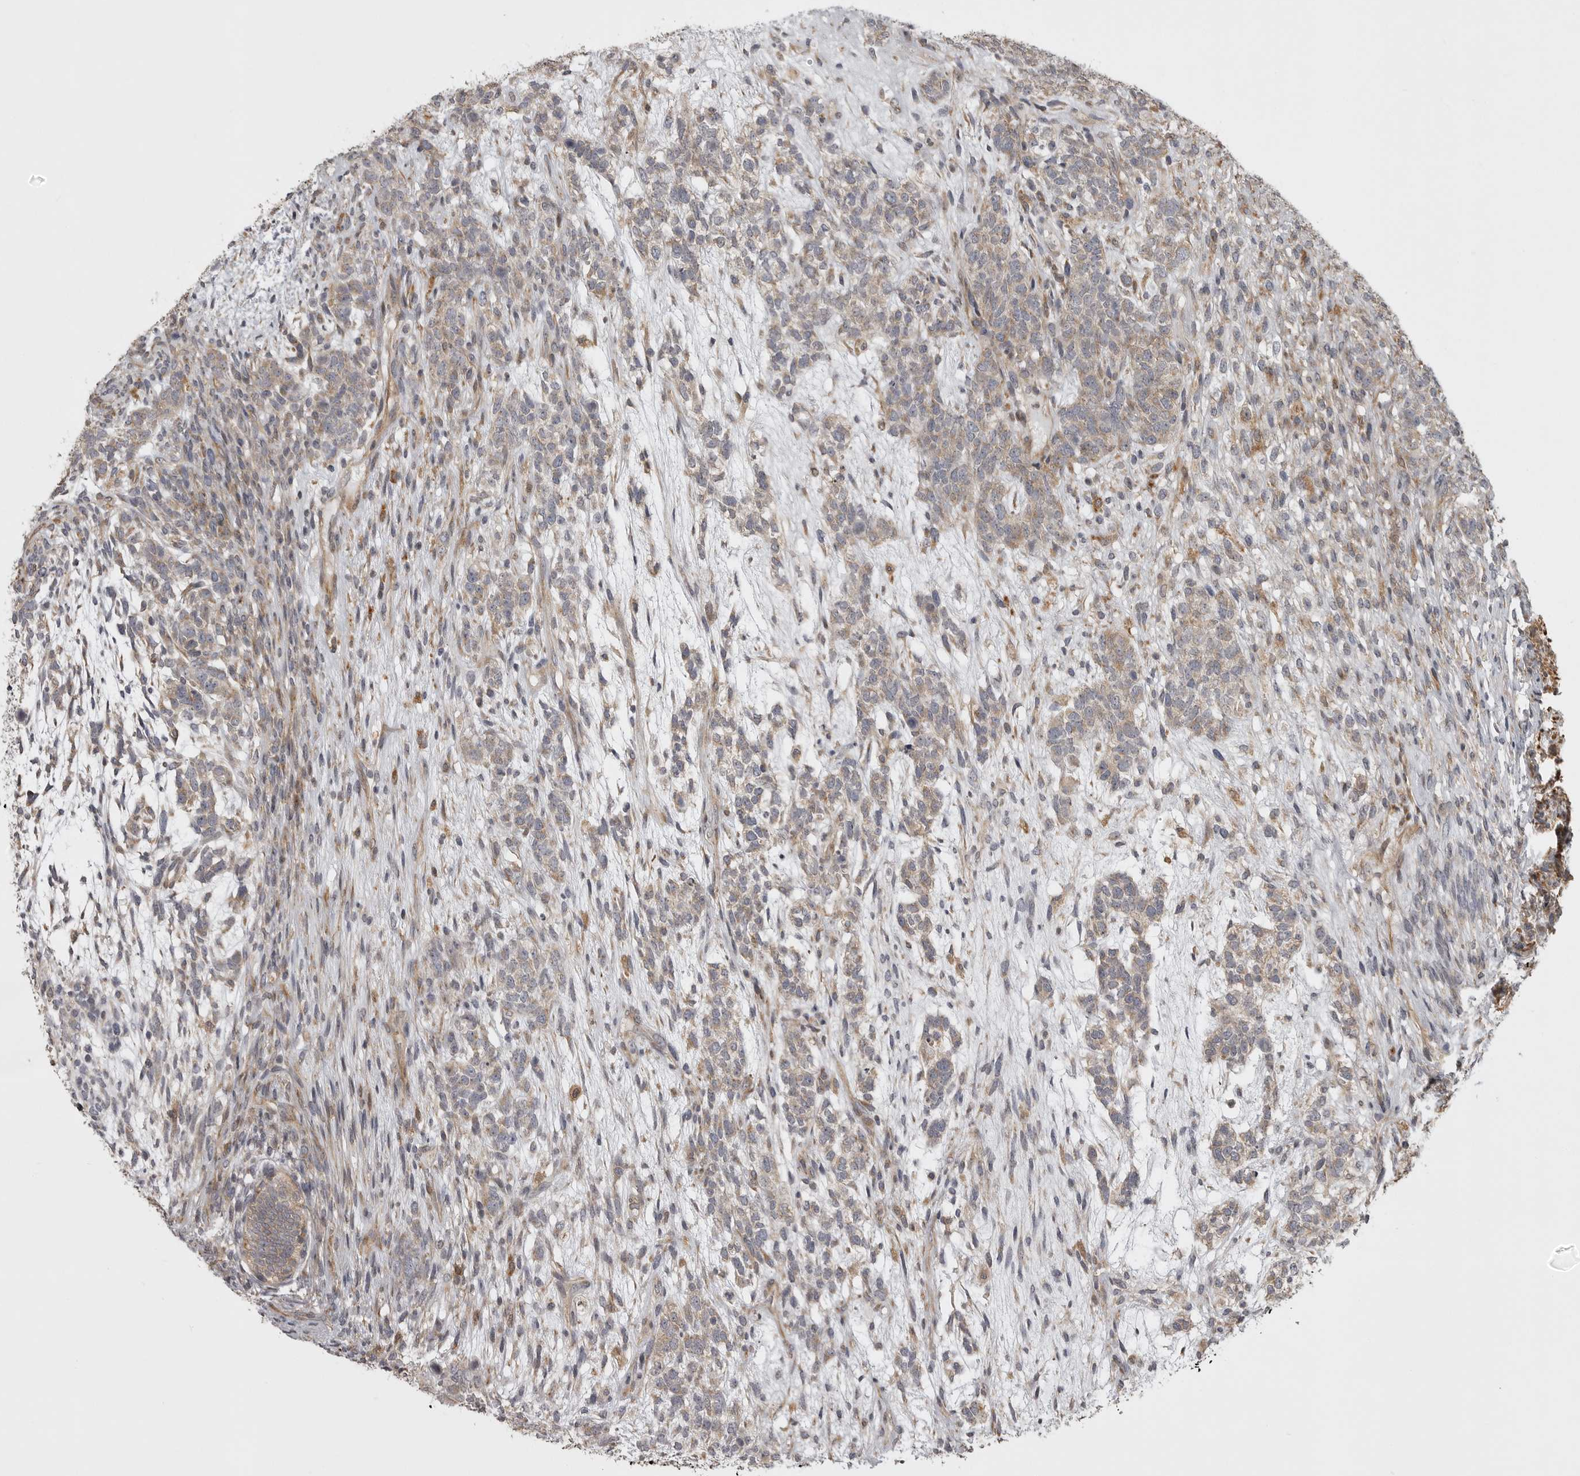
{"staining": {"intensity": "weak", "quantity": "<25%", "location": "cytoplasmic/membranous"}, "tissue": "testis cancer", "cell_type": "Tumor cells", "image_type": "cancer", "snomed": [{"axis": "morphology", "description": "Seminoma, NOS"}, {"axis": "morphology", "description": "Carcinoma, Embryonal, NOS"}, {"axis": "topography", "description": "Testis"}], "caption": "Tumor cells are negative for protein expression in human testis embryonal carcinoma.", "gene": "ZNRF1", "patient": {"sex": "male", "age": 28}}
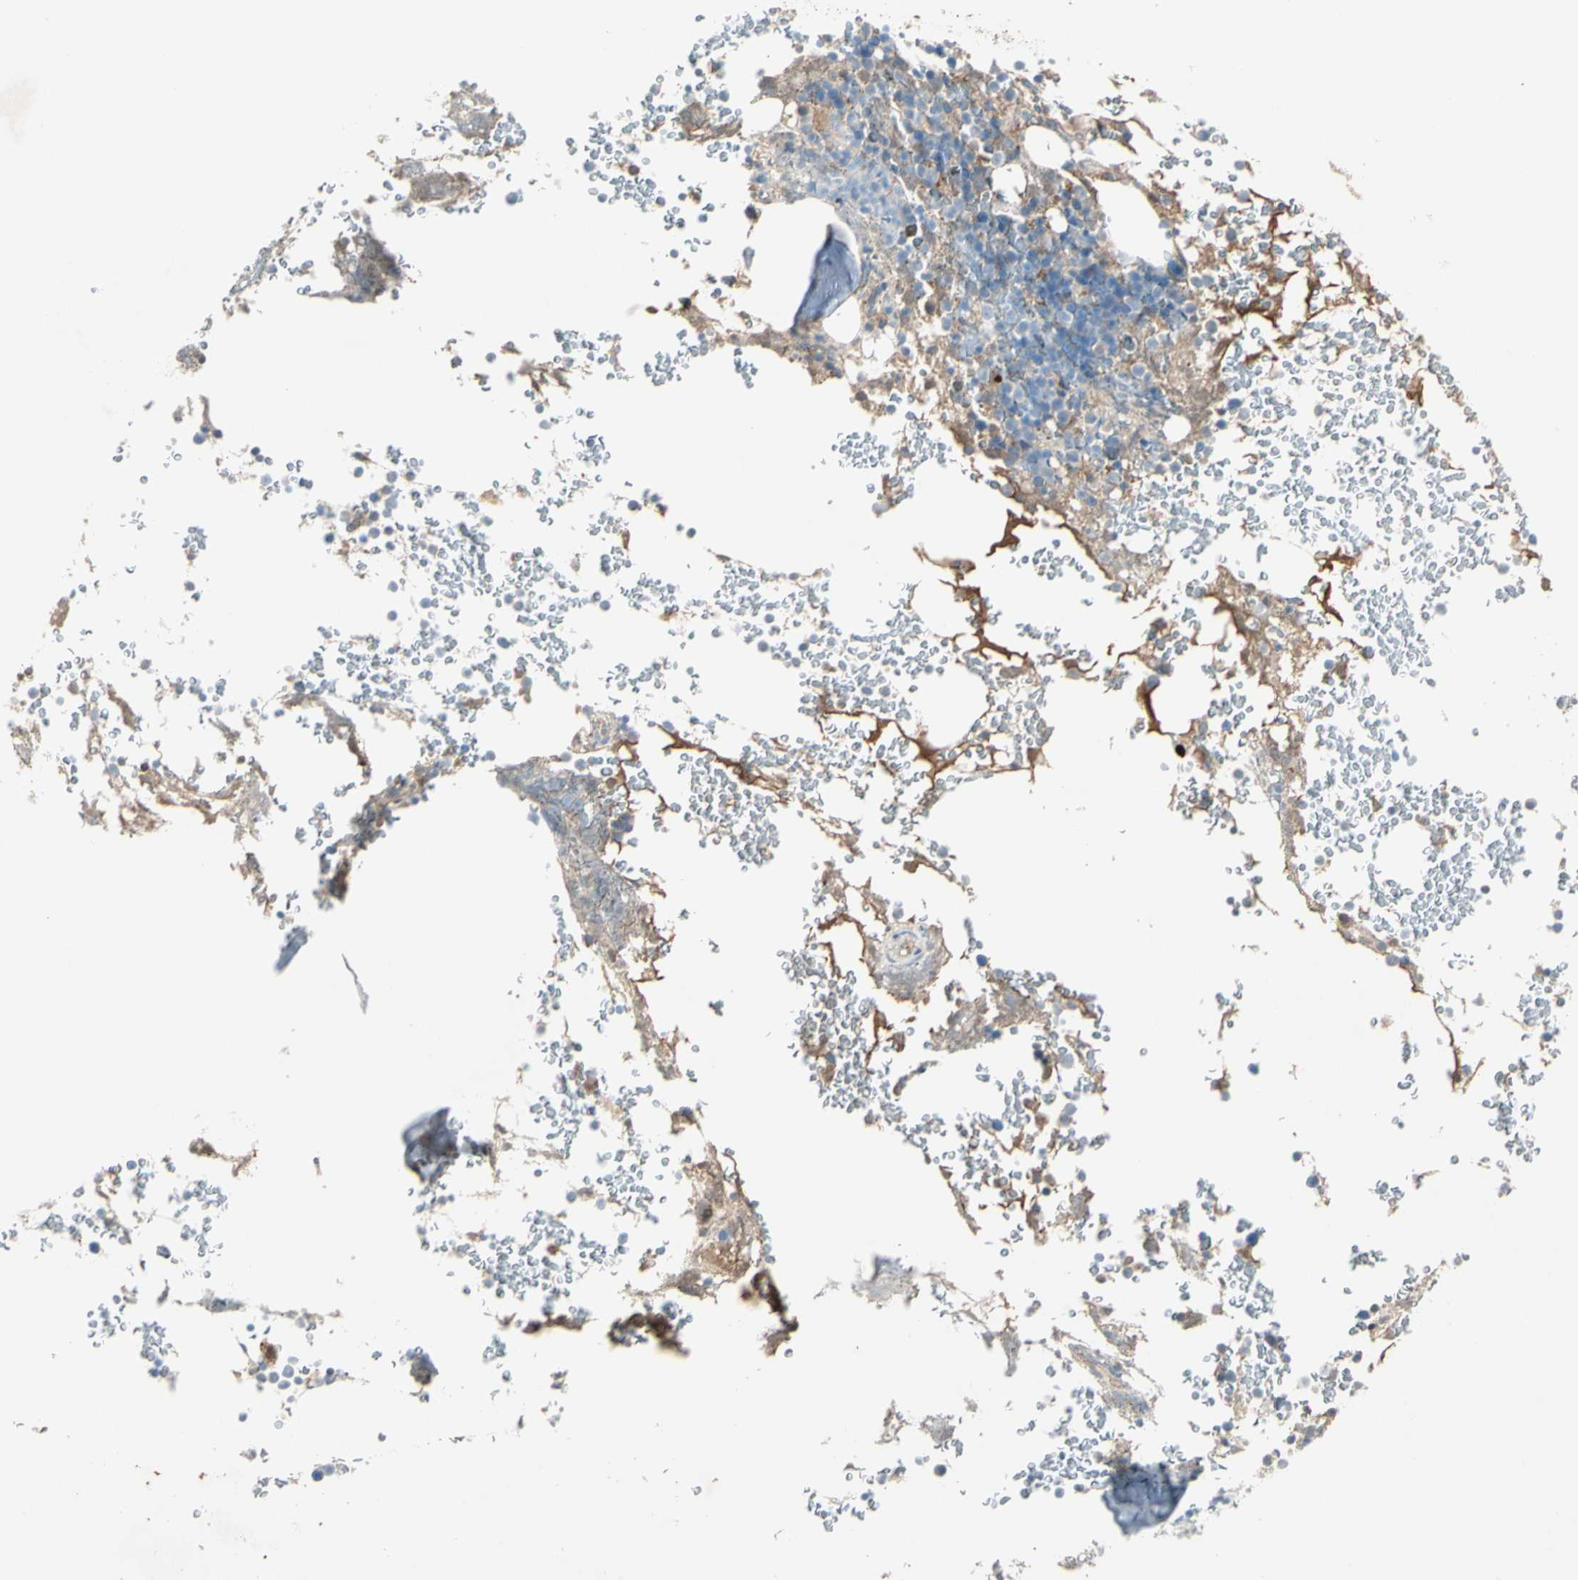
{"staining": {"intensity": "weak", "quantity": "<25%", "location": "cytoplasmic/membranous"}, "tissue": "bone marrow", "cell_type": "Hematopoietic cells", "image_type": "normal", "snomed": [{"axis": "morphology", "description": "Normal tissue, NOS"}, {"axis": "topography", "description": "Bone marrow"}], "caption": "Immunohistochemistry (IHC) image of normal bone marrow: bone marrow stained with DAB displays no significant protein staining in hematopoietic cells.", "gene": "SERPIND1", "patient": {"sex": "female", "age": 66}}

---

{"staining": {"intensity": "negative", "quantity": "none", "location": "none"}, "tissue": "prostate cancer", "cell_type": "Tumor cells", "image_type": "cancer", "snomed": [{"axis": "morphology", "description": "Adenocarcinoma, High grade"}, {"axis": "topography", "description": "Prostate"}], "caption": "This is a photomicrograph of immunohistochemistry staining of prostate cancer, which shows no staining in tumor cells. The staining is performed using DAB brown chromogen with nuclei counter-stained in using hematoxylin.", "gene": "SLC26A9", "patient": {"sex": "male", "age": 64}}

_WHAT NEEDS TO BE DONE_
From the records above, return exactly the lines running from the one that contains "cells are negative" down to the one that contains "(IHC) image of", both included, without any pictures.

_TASK RESULT_
{"staining": {"intensity": "weak", "quantity": "<25%", "location": "cytoplasmic/membranous"}, "tissue": "testis cancer", "cell_type": "Tumor cells", "image_type": "cancer", "snomed": [{"axis": "morphology", "description": "Seminoma, NOS"}, {"axis": "morphology", "description": "Carcinoma, Embryonal, NOS"}, {"axis": "topography", "description": "Testis"}], "caption": "Tumor cells are negative for protein expression in human testis embryonal carcinoma.", "gene": "ZNRF1", "patient": {"sex": "male", "age": 28}}
{"staining": {"intensity": "weak", "quantity": "<25%", "location": "cytoplasmic/membranous"}, "tissue": "bone marrow", "cell_type": "Hematopoietic cells", "image_type": "normal", "snomed": [{"axis": "morphology", "description": "Normal tissue, NOS"}, {"axis": "topography", "description": "Bone marrow"}], "caption": "Immunohistochemistry (IHC) image of normal bone marrow: bone marrow stained with DAB displays no significant protein staining in hematopoietic cells.", "gene": "SERPIND1", "patient": {"sex": "female", "age": 66}}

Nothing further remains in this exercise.